■ Directions:
Repeat exactly, and only, the lines below starting at the line that contains "International credit rating" and ending at the line that contains "The notching uplift", inclusive of both.

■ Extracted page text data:
-- -- --
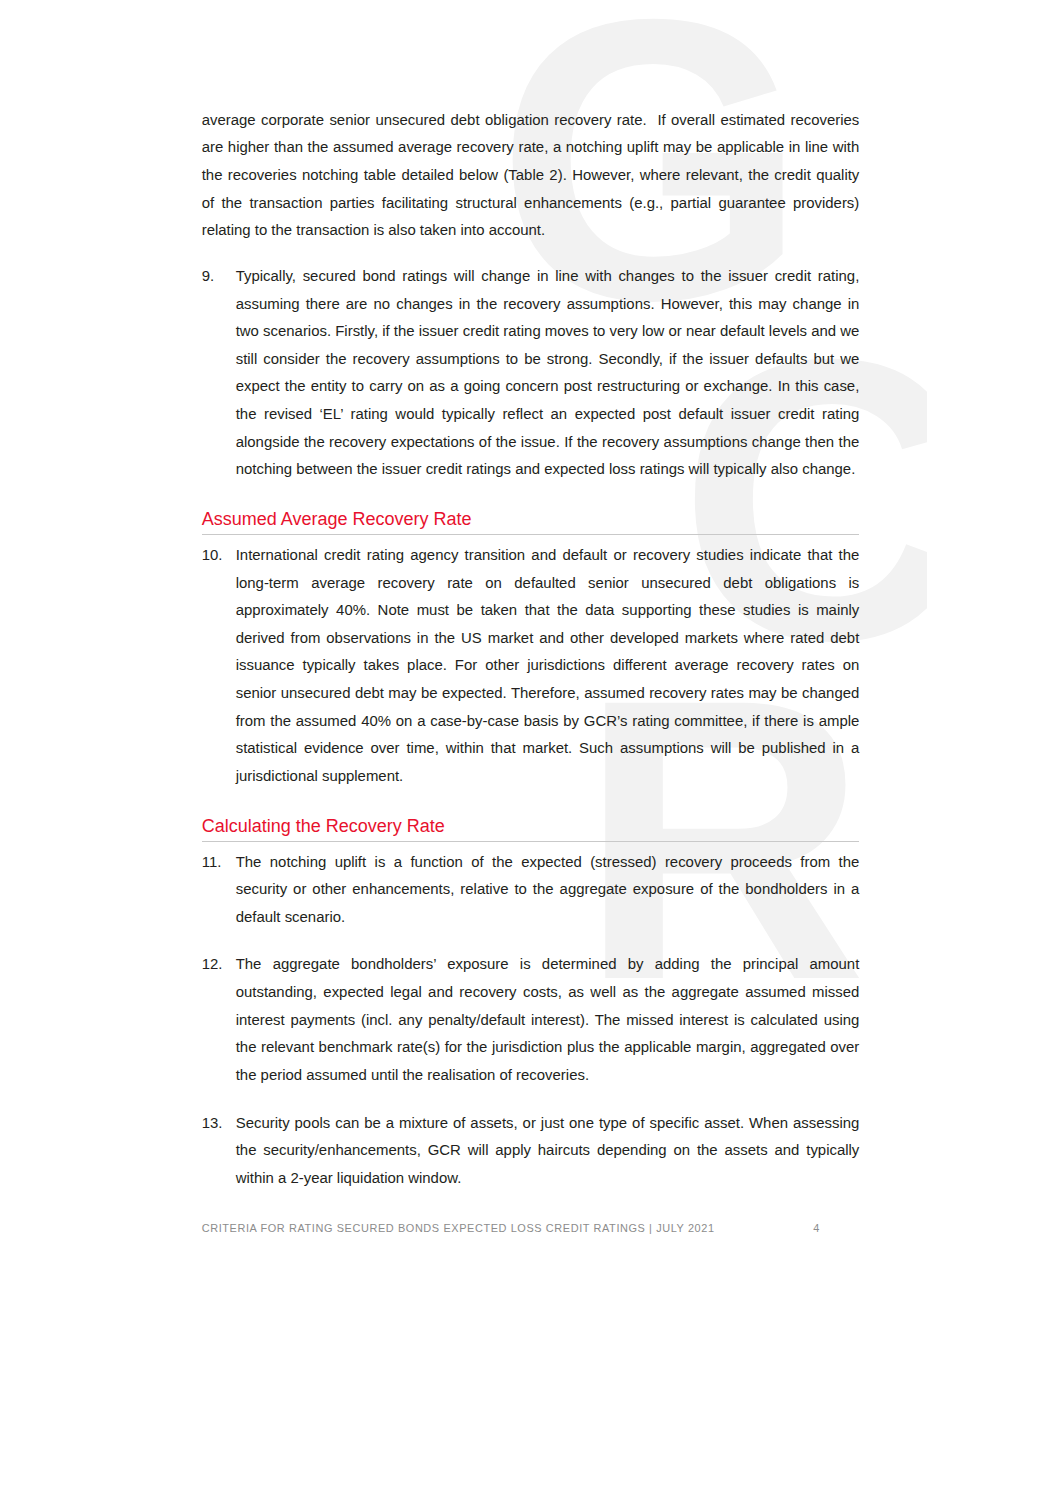G C R
average corporate senior unsecured debt obligation recovery rate. If overall estimated recoveries are higher than the assumed average recovery rate, a notching uplift may be applicable in line with the recoveries notching table detailed below (Table 2). However, where relevant, the credit quality of the transaction parties facilitating structural enhancements (e.g., partial guarantee providers) relating to the transaction is also taken into account.
Typically, secured bond ratings will change in line with changes to the issuer credit rating, assuming there are no changes in the recovery assumptions. However, this may change in two scenarios. Firstly, if the issuer credit rating moves to very low or near default levels and we still consider the recovery assumptions to be strong. Secondly, if the issuer defaults but we expect the entity to carry on as a going concern post restructuring or exchange. In this case, the revised ‘EL’ rating would typically reflect an expected post default issuer credit rating alongside the recovery expectations of the issue. If the recovery assumptions change then the notching between the issuer credit ratings and expected loss ratings will typically also change.
Assumed Average Recovery Rate
International credit rating agency transition and default or recovery studies indicate that the long-term average recovery rate on defaulted senior unsecured debt obligations is approximately 40%. Note must be taken that the data supporting these studies is mainly derived from observations in the US market and other developed markets where rated debt issuance typically takes place. For other jurisdictions different average recovery rates on senior unsecured debt may be expected. Therefore, assumed recovery rates may be changed from the assumed 40% on a case-by-case basis by GCR’s rating committee, if there is ample statistical evidence over time, within that market. Such assumptions will be published in a jurisdictional supplement.
Calculating the Recovery Rate
The notching uplift is a function of the expected (stressed) recovery proceeds from the security or other enhancements, relative to the aggregate exposure of the bondholders in a default scenario.
The aggregate bondholders’ exposure is determined by adding the principal amount outstanding, expected legal and recovery costs, as well as the aggregate assumed missed interest payments (incl. any penalty/default interest). The missed interest is calculated using the relevant benchmark rate(s) for the jurisdiction plus the applicable margin, aggregated over the period assumed until the realisation of recoveries.
Security pools can be a mixture of assets, or just one type of specific asset. When assessing the security/enhancements, GCR will apply haircuts depending on the assets and typically within a 2-year liquidation window.
Criteria for Rating Secured Bonds Expected Loss Credit Ratings | July 2021 4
-- -- --
■ Solution below:
International credit rating agency transition and default or recovery studies indicate that the long-term average recovery rate on defaulted senior unsecured debt obligations is approximately 40%. Note must be taken that the data supporting these studies is mainly derived from observations in the US market and other developed markets where rated debt issuance typically takes place. For other jurisdictions different average recovery rates on senior unsecured debt may be expected. Therefore, assumed recovery rates may be changed from the assumed 40% on a case-by-case basis by GCR’s rating committee, if there is ample statistical evidence over time, within that market. Such assumptions will be published in a jurisdictional supplement.
Calculating the Recovery Rate
The notching uplift is a function of the expected (stressed) recovery proceeds from the security or other enhancements, relative to the aggregate exposure of the bondholders in a default scenario.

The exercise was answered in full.